Les mécanismes de l'évolution ne permettent pas de remonter le temps pour retrouver un état ancestral, selon une étude sur des mouches naines ou drosophiles (drosophila melanogaster) placées dans l'environnement de leurs ancêtres après avoir subi des mutations génétiques sur un grand nombre de générations.

Une équipe internationale de chercheurs dirigée par Henrique Teotonio, de l'Institut scientifique Gulbenkian au Portugal, a créé différentes espèces de mouches sur plus de 500 générations en les faisant vivre dans des milieux variables en laboratoire en fonction de l'humidité ou de la quantité de nourriture. «On a utilisé des milieux qui changent l'état démographique de la population, avec des intervalles entre deux générations qui varient de deux semaines à cinq semaines», a expliqué à l'AFP M. Teotonio.

Les scientifiques ont ensuite replacé les différents espèces de drosophiles obtenues dans leur environnement de laboratoire d'origine.

Au bout de 50 nouvelles générations, alors que les insectes s'étaient adaptés au milieu de leurs ancêtres, ils avaient retrouvé certaines caractéristiques génétiques originelles, mais pas toutes, selon les résultats publiés dimanche dans la revue spécialisée Nature Genetics.

Il y a huit ans, le même chercheur avait déjà publié une étude présentant des conclusions allant dans le même sens, après une expérience similaire portant sur le phénotype des drosophiles, c'est à dire leurs caractéristiques observables, à la fois physiques et comportementales.

Aujourd'hui «on observe plus ou moins la même chose», a déclaré M. Teotonio.

L'analyse montre que l'évolution se produit surtout, de génération en génération, par des changements dans la distribution des allèles, qui sont les différentes formes d'un gène au sein d'une population donnée.
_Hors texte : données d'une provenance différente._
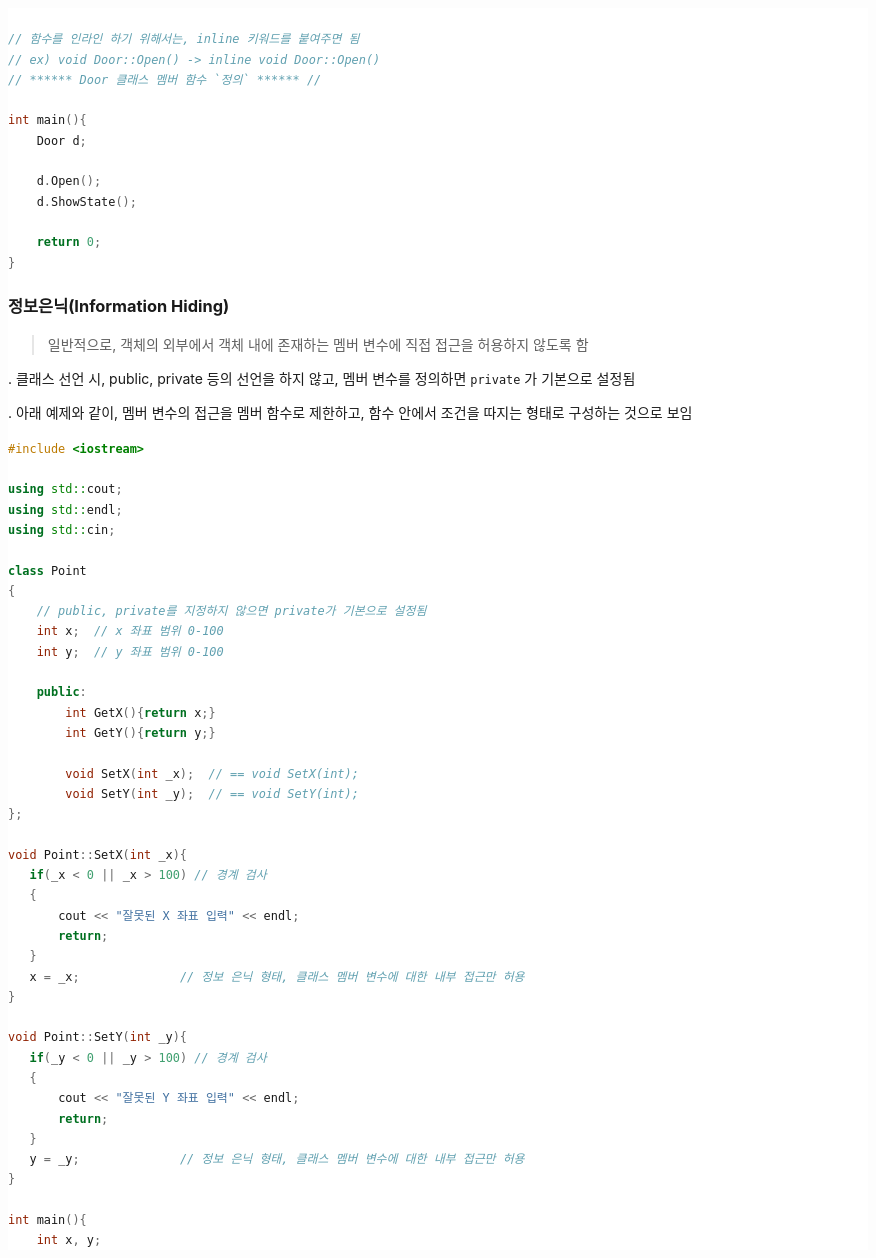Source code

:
 ```c++

// 함수를 인라인 하기 위해서는, inline 키워드를 붙여주면 됨
// ex) void Door::Open() -> inline void Door::Open()
// ****** Door 클래스 멤버 함수 `정의` ****** //

int main(){
    Door d;
 
    d.Open();
    d.ShowState();
    
    return 0;
}
```



### 정보은닉(Information Hiding)

> 일반적으로, 객체의 외부에서 객체 내에 존재하는 멤버 변수에 직접 접근을 허용하지 않도록 함

  . 클래스 선언 시, public, private 등의 선언을 하지 않고, 멤버 변수를 정의하면 `private` 가 기본으로 설정됨

  . 아래 예제와 같이, 멤버 변수의 접근을 멤버 함수로 제한하고, 함수 안에서 조건을 따지는 형태로 구성하는 것으로 보임

```c++
#include <iostream>

using std::cout;
using std::endl;
using std::cin;

class Point
{
    // public, private를 지정하지 않으면 private가 기본으로 설정됨
    int x;  // x 좌표 범위 0-100
    int y;  // y 좌표 범위 0-100    

    public:
        int GetX(){return x;}
        int GetY(){return y;}

        void SetX(int _x);  // == void SetX(int);
        void SetY(int _y);  // == void SetY(int);    
};

void Point::SetX(int _x){
   if(_x < 0 || _x > 100) // 경계 검사
   {
       cout << "잘못된 X 좌표 입력" << endl;
       return;
   }
   x = _x;              // 정보 은닉 형태, 클래스 멤버 변수에 대한 내부 접근만 허용
}

void Point::SetY(int _y){
   if(_y < 0 || _y > 100) // 경계 검사
   {
       cout << "잘못된 Y 좌표 입력" << endl;
       return;
   }
   y = _y;              // 정보 은닉 형태, 클래스 멤버 변수에 대한 내부 접근만 허용   
}

int main(){
    int x, y;
```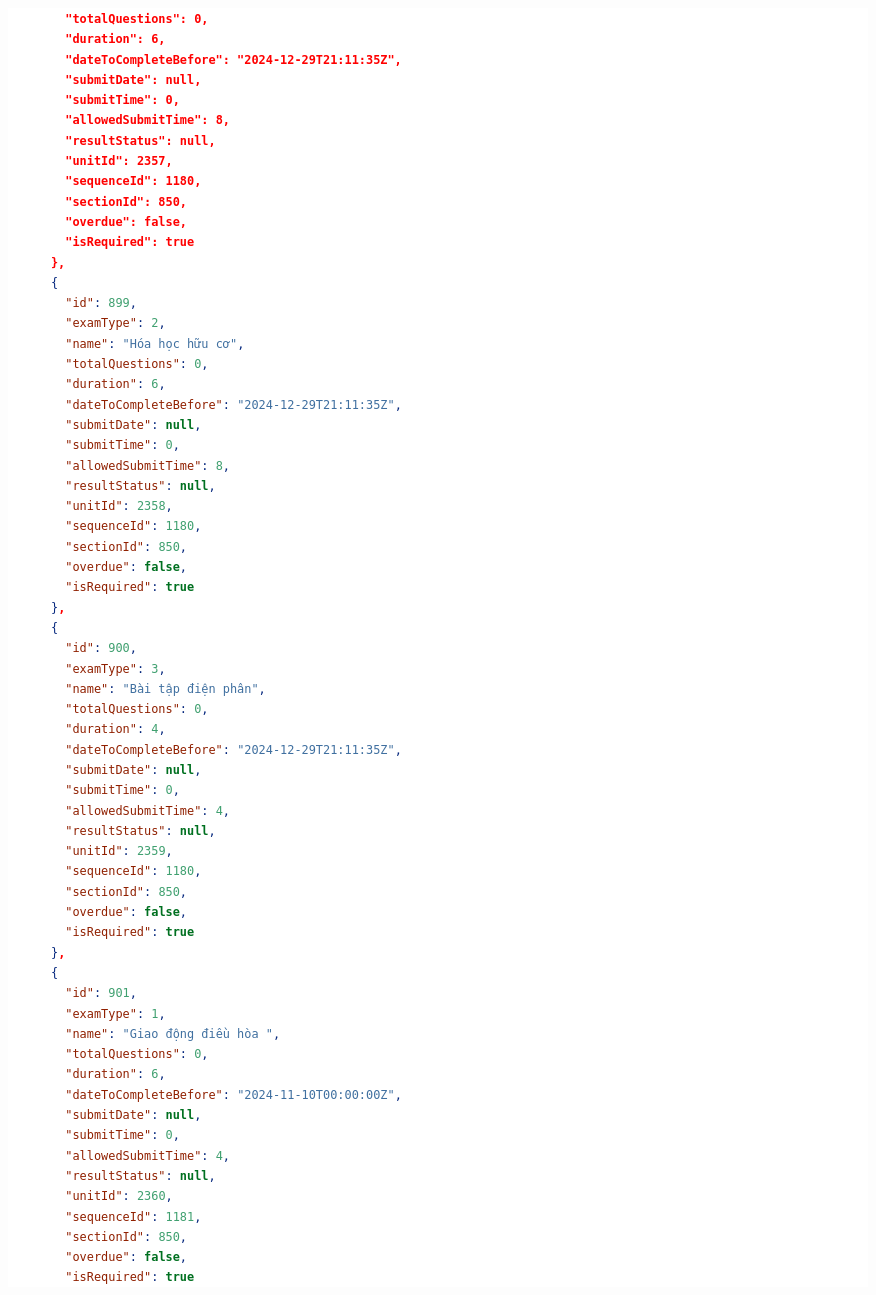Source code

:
 ```json
        "totalQuestions": 0,
        "duration": 6,
        "dateToCompleteBefore": "2024-12-29T21:11:35Z",
        "submitDate": null,
        "submitTime": 0,
        "allowedSubmitTime": 8,
        "resultStatus": null,
        "unitId": 2357,
        "sequenceId": 1180,
        "sectionId": 850,
        "overdue": false,
        "isRequired": true
      },
      {
        "id": 899,
        "examType": 2,
        "name": "Hóa học hữu cơ",
        "totalQuestions": 0,
        "duration": 6,
        "dateToCompleteBefore": "2024-12-29T21:11:35Z",
        "submitDate": null,
        "submitTime": 0,
        "allowedSubmitTime": 8,
        "resultStatus": null,
        "unitId": 2358,
        "sequenceId": 1180,
        "sectionId": 850,
        "overdue": false,
        "isRequired": true
      },
      {
        "id": 900,
        "examType": 3,
        "name": "Bài tập điện phân",
        "totalQuestions": 0,
        "duration": 4,
        "dateToCompleteBefore": "2024-12-29T21:11:35Z",
        "submitDate": null,
        "submitTime": 0,
        "allowedSubmitTime": 4,
        "resultStatus": null,
        "unitId": 2359,
        "sequenceId": 1180,
        "sectionId": 850,
        "overdue": false,
        "isRequired": true
      },
      {
        "id": 901,
        "examType": 1,
        "name": "Giao động điều hòa ",
        "totalQuestions": 0,
        "duration": 6,
        "dateToCompleteBefore": "2024-11-10T00:00:00Z",
        "submitDate": null,
        "submitTime": 0,
        "allowedSubmitTime": 4,
        "resultStatus": null,
        "unitId": 2360,
        "sequenceId": 1181,
        "sectionId": 850,
        "overdue": false,
        "isRequired": true
```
L'apparition de mutations, donc de formes nouvelles, est plus rare.

De plus «certaines mouches revenues à leur état ancestral peuvent avoir un phénotype identique à leur aïeux, tout en étant génétiquement différentes», soulignent les chercheurs.

Ces résultats montrent que les connaissances sur les liens entre gènes et évolution restent insuffisants pour prédire la capacité d'adaptation d'une espèce sur une base génétique.

«On n'arrive à prévoir les changements au niveau de l'ADN qu'une fois sur deux», précise M. Teotonio. Cela reste insuffisant pour savoir «par exemple, comment les organismes vont pouvoir s'adapter au réchauffement global de la planète».